> [WHAT YOU WILL DO]
Give the lines of the records below as a Markdown table with a "Row" column holding the row number and a "Line" column holding the line. Leave out blank lines and the pictures.

[Chart interpretation exercises]
Start of Block

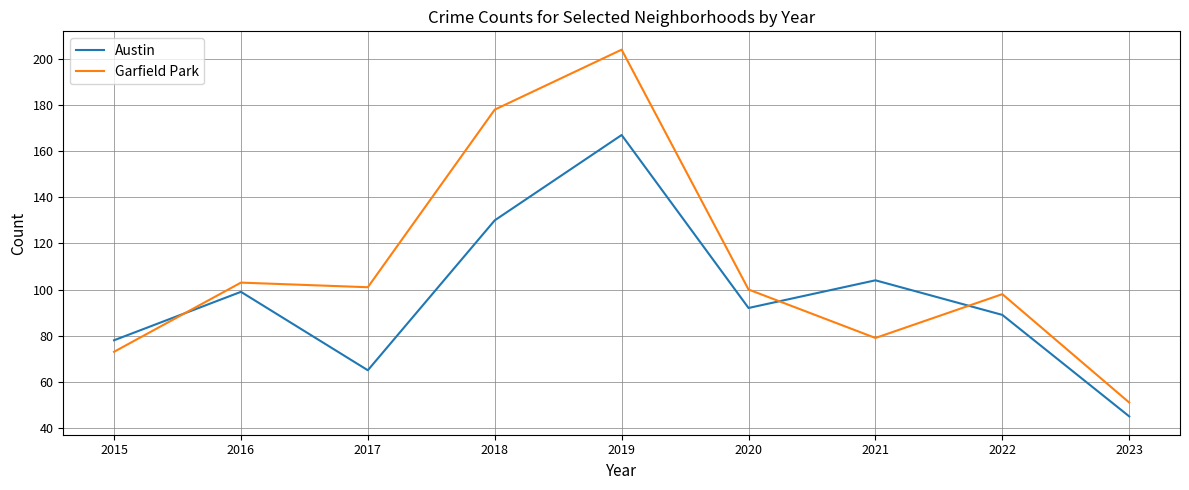

What is the greatest value displayed?

204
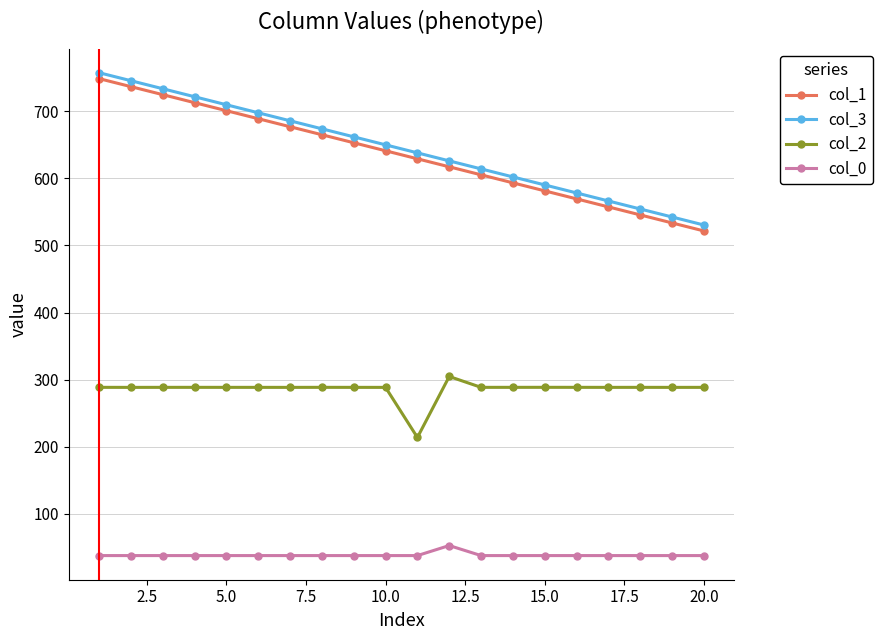

Count the number of categories in the chart.

20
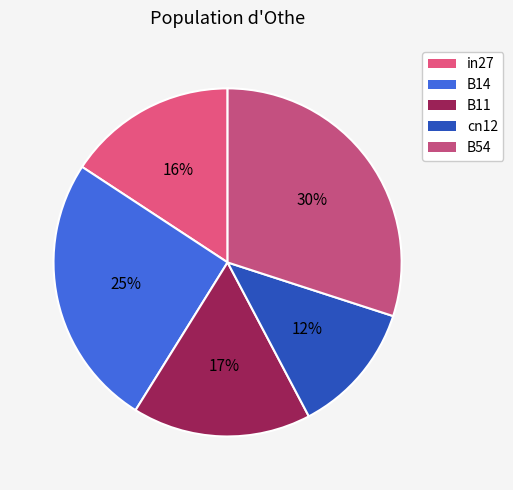

How many slices are in this pie chart?

5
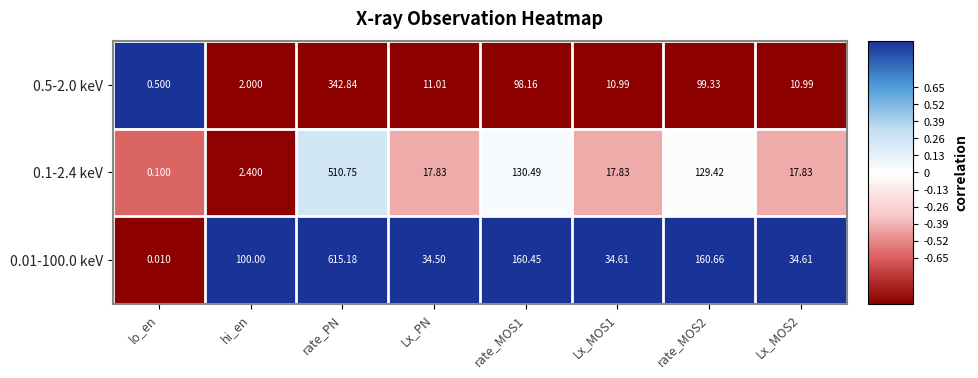

At which label does 0.1-2.4 keV reach its peak?

rate_PN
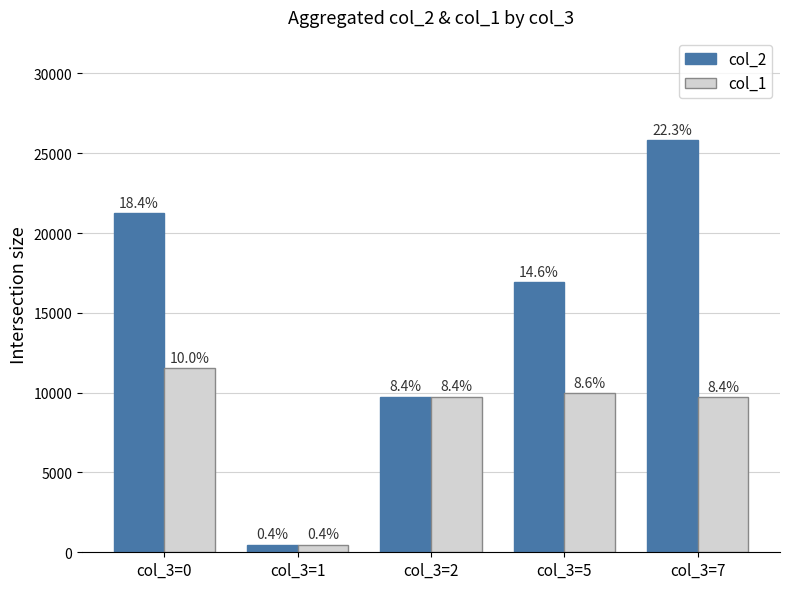

At which category does the chart reach its minimum across all series?

col_3=1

End of Block

> [SOLUTION TO THE PROBLEM]
| Row | Line |
|---|---|
| 1 | What is the greatest value displayed? |
| 2 | 204 |
| 3 | Count the number of categories in the chart. |
| 4 | 20 |
| 5 | How many slices are in this pie chart? |
| 6 | 5 |
| 7 | At which label does 0.1-2.4 keV reach its peak? |
| 8 | rate_PN |
| 9 | At which category does the chart reach its minimum across all series? |
| 10 | col_3=1 |